Mais la logique – qui sous-tend l'acceptation de la proposition de cessez-le-feu, au lieu d'être une offre israélienne authentique, telle qu'elle a été présentée, semble plus vraisemblablement être le résultat d'une pression internationale intense, notamment de la part de Washington – est difficilement contestable. Après huit mois de guerre, il n'y a pratiquement plus rien que les deux parties puissent obtenir sur le plan militaire.
Le Hamas, par les atrocités qu'il a commises le 7 octobre, a provoqué une réaction de la part d'Israël. Mais en déclarant que son objectif était la destruction complète du Hamas, Israël s'est mis en situation d'échec, d'autant plus que sa stratégie militaire de destruction maximale, sans se soucier de la vie des civils, a ébranlé son sens moral et l'a isolé sur le plan international, sans stratégie claire pour mettre fin à la guerre.

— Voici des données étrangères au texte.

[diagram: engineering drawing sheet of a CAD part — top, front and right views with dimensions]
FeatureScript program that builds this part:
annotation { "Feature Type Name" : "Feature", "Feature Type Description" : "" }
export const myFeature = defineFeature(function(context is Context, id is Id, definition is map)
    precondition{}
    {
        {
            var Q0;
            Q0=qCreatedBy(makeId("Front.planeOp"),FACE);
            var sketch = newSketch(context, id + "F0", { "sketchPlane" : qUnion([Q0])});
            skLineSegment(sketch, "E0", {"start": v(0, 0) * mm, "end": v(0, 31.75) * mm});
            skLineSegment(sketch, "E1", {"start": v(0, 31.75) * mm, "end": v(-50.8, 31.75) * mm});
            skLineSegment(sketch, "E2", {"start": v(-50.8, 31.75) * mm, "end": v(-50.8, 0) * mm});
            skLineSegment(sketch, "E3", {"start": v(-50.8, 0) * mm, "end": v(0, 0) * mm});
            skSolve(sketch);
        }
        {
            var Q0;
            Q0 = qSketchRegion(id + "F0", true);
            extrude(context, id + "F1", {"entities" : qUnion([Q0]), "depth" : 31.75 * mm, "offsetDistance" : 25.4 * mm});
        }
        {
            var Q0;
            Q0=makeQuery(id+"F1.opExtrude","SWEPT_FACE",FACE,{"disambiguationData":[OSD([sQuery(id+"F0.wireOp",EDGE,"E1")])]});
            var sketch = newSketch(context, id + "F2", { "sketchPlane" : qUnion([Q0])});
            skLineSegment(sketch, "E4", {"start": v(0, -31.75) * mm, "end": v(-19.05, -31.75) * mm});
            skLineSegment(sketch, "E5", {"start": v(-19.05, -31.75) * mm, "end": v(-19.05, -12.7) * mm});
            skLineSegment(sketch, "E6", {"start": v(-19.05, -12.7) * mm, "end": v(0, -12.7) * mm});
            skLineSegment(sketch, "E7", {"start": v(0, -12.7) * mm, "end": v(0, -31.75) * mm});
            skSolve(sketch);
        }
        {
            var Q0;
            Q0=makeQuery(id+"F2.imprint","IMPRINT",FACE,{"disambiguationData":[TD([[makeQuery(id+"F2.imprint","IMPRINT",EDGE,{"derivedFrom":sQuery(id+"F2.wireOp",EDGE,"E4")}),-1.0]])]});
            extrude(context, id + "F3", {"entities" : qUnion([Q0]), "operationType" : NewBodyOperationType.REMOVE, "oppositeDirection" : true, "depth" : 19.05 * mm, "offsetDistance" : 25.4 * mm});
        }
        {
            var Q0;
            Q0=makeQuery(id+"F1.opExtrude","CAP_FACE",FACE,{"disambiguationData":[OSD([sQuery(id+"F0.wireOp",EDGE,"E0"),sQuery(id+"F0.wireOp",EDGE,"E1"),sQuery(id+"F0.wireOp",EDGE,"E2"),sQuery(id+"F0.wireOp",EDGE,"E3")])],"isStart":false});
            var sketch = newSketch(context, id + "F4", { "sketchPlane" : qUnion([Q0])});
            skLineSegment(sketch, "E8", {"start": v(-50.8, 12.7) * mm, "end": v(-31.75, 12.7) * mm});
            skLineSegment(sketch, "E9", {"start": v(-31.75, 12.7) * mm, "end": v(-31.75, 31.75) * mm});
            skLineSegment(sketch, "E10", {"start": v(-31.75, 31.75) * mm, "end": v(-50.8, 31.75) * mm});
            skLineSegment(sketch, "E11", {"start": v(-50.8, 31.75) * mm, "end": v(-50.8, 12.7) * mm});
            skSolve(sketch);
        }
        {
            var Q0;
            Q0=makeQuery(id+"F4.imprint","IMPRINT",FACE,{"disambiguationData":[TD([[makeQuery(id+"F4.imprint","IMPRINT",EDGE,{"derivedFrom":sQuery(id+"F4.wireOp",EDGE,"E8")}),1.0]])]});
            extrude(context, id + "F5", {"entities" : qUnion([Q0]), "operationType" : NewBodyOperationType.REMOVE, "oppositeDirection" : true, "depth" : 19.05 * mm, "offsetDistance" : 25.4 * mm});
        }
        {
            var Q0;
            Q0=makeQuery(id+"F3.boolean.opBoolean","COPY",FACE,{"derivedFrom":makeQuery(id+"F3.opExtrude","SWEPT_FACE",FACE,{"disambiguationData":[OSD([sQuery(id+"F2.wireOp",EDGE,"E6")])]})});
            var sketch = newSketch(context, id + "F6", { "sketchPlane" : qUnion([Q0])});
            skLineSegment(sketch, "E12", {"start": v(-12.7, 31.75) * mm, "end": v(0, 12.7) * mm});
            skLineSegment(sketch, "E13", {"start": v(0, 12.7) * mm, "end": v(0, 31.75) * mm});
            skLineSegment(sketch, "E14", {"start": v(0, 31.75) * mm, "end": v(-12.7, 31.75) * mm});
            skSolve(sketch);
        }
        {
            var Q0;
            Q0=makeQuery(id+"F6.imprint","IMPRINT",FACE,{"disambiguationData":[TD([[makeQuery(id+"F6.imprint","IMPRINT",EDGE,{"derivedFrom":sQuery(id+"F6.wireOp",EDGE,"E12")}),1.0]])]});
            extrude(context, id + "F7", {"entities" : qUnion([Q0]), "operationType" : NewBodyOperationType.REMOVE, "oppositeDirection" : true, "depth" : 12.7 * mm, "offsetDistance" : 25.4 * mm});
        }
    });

En outre, si le gouvernement Netanyahou souhaitait réellement voir les otages rentrer chez eux vivants, il aurait dû agir il y a plusieurs mois pour proposer un accord similaire à celui qui est actuellement envisagé.
Bien qu'elle ne soit pas exempte de défauts, la proposition de Biden apporte un élément de rationalité au processus de fin de la guerre, puisqu'elle aborde dans ses trois phases la nécessité immédiate d'arrêter les combats, la libération des otages et la reconstruction de Gaza.

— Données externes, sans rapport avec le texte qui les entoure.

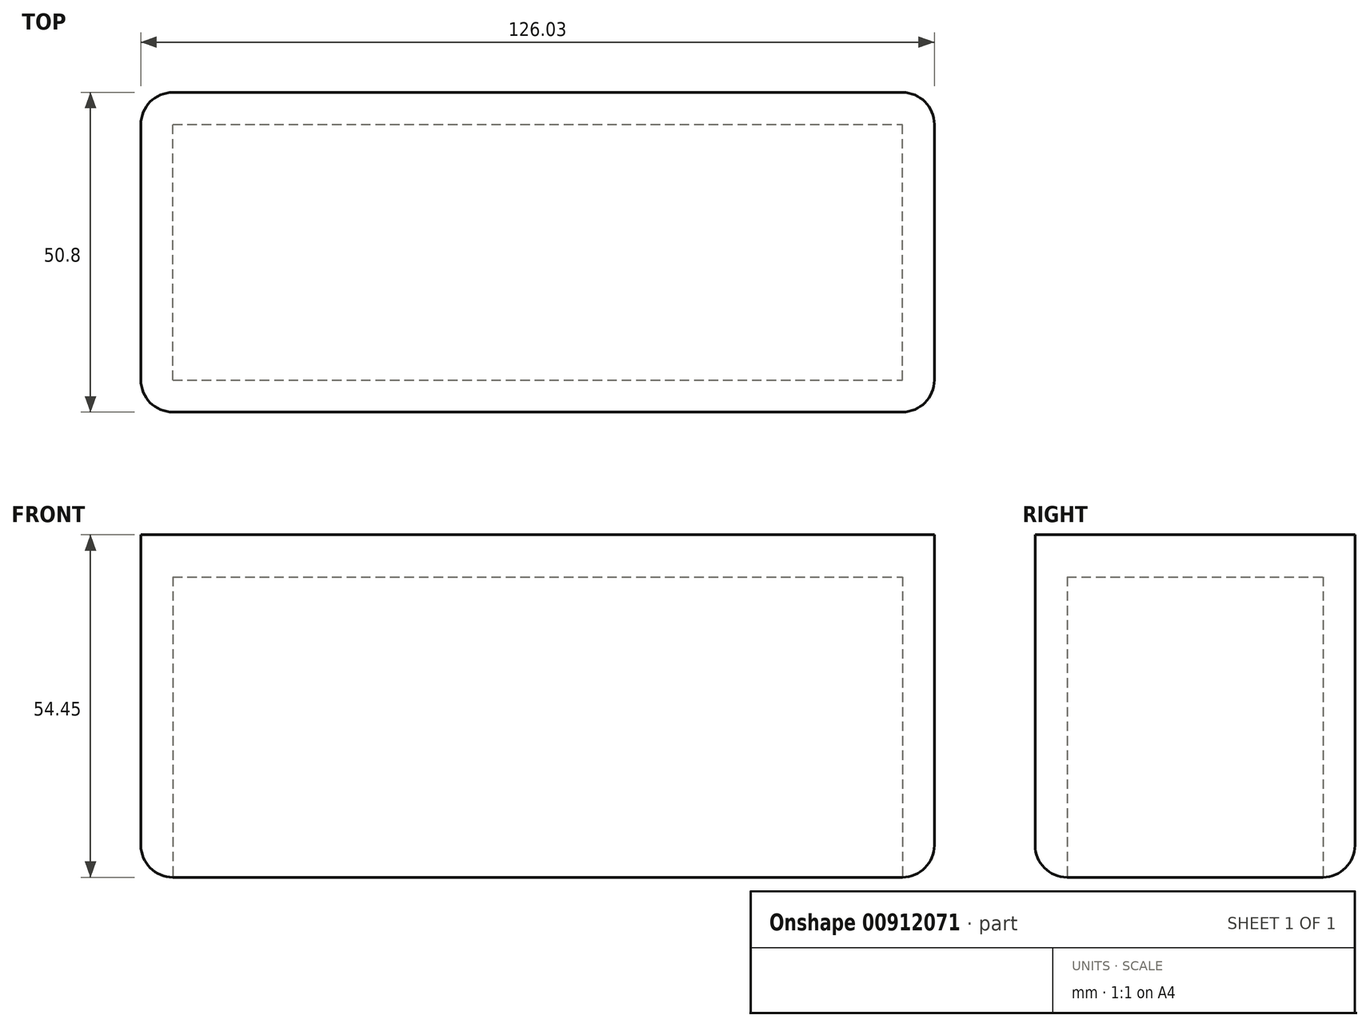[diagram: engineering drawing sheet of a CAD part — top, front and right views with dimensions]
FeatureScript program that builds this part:
annotation { "Feature Type Name" : "Feature", "Feature Type Description" : "" }
export const myFeature = defineFeature(function(context is Context, id is Id, definition is map)
    precondition{}
    {
        {
            var Q0;
            Q0=qCreatedBy(makeId("Front.planeOp"),FACE);
            var sketch = newSketch(context, id + "F0", { "sketchPlane" : qUnion([Q0])});
            skLineSegment(sketch, "E0.bottom", {"start": v(-59.7, 33.24) * mm, "end": v(66.32, 33.24) * mm});
            skLineSegment(sketch, "E0.top", {"start": v(-59.7, -21.2) * mm, "end": v(66.32, -21.2) * mm});
            skLineSegment(sketch, "E0.left", {"start": v(-59.7, 33.24) * mm, "end": v(-59.7, -21.2) * mm});
            skLineSegment(sketch, "E0.right", {"start": v(66.32, 33.24) * mm, "end": v(66.32, -21.2) * mm});
            skSolve(sketch);
        }
        {
            var Q0;
            Q0 = qSketchRegion(id + "F0", true);
            extrude(context, id + "F1", {"entities" : qUnion([Q0]), "depth" : 50.8 * mm, "offsetDistance" : 25.4 * mm});
        }
        {
            var Q0;
            Q0=makeQuery(id+"F1.opExtrude","CAP_EDGE",EDGE,{"disambiguationData":[OSD([sQuery(id+"F0.wireOp",EDGE,"E0.right")])],"isStart":false});
            var Q1;
            Q1=makeQuery(id+"F1.opExtrude","CAP_EDGE",EDGE,{"disambiguationData":[OSD([sQuery(id+"F0.wireOp",EDGE,"E0.left")])],"isStart":false});
            var Q2;
            Q2=makeQuery(id+"F1.opExtrude","CAP_EDGE",EDGE,{"disambiguationData":[OSD([sQuery(id+"F0.wireOp",EDGE,"E0.top")])],"isStart":false});
            var Q3;
            Q3=makeQuery(id+"F1.opExtrude","SWEPT_EDGE",EDGE,{"disambiguationData":[OSD([sQuery(id+"F0.wireOp",EDGE,"E0.top"),sQuery(id+"F0.wireOp",EDGE,"E0.left")])]});
            var Q4;
            Q4=makeQuery(id+"F1.opExtrude","SWEPT_EDGE",EDGE,{"disambiguationData":[OSD([sQuery(id+"F0.wireOp",EDGE,"E0.top"),sQuery(id+"F0.wireOp",EDGE,"E0.right")])]});
            var Q5;
            Q5=makeQuery(id+"F1.opExtrude","CAP_EDGE",EDGE,{"disambiguationData":[OSD([sQuery(id+"F0.wireOp",EDGE,"E0.top")])],"isStart":true});
            fillet(context, id + "F2", {"entities" : qUnion([Q0, Q1, Q2, Q3, Q4, Q5]), "radius" : 5.08 * mm, "tangentPropagation" : true, "allowEdgeOverflow" : false});
        }
        {
            var Q0;
            Q0=makeQuery(id+"F1.opExtrude","CAP_EDGE",EDGE,{"disambiguationData":[OSD([sQuery(id+"F0.wireOp",EDGE,"E0.right")])],"isStart":true});
            var Q1;
            Q1=makeQuery(id+"F1.opExtrude","CAP_EDGE",EDGE,{"disambiguationData":[OSD([sQuery(id+"F0.wireOp",EDGE,"E0.left")])],"isStart":true});
            fillet(context, id + "F3", {"entities" : qUnion([Q0, Q1]), "radius" : 5.08 * mm, "tangentPropagation" : true, "allowEdgeOverflow" : false});
        }
        {
            var Q0;
            Q0=makeQuery(id+"F1.opExtrude","SWEPT_FACE",FACE,{"disambiguationData":[OSD([sQuery(id+"F0.wireOp",EDGE,"E0.top")])]});
            extrude(context, id + "F4", {"entities" : qUnion([Q0]), "operationType" : NewBodyOperationType.REMOVE, "oppositeDirection" : true, "depth" : 47.75 * mm, "offsetDistance" : 25.4 * mm});
        }
    });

On peut se demander pourquoi cette feuille de route n'a pas été présentée vers la fin de l'année dernière ou même au début de cette année, alors qu'il était devenu évident qu'il ne pouvait y avoir de conclusion militaire décisive à une guerre qui menaçait de s'éterniser alors que des innocents continuaient à souffrir immensément et que la stabilité de la région était ébranlée.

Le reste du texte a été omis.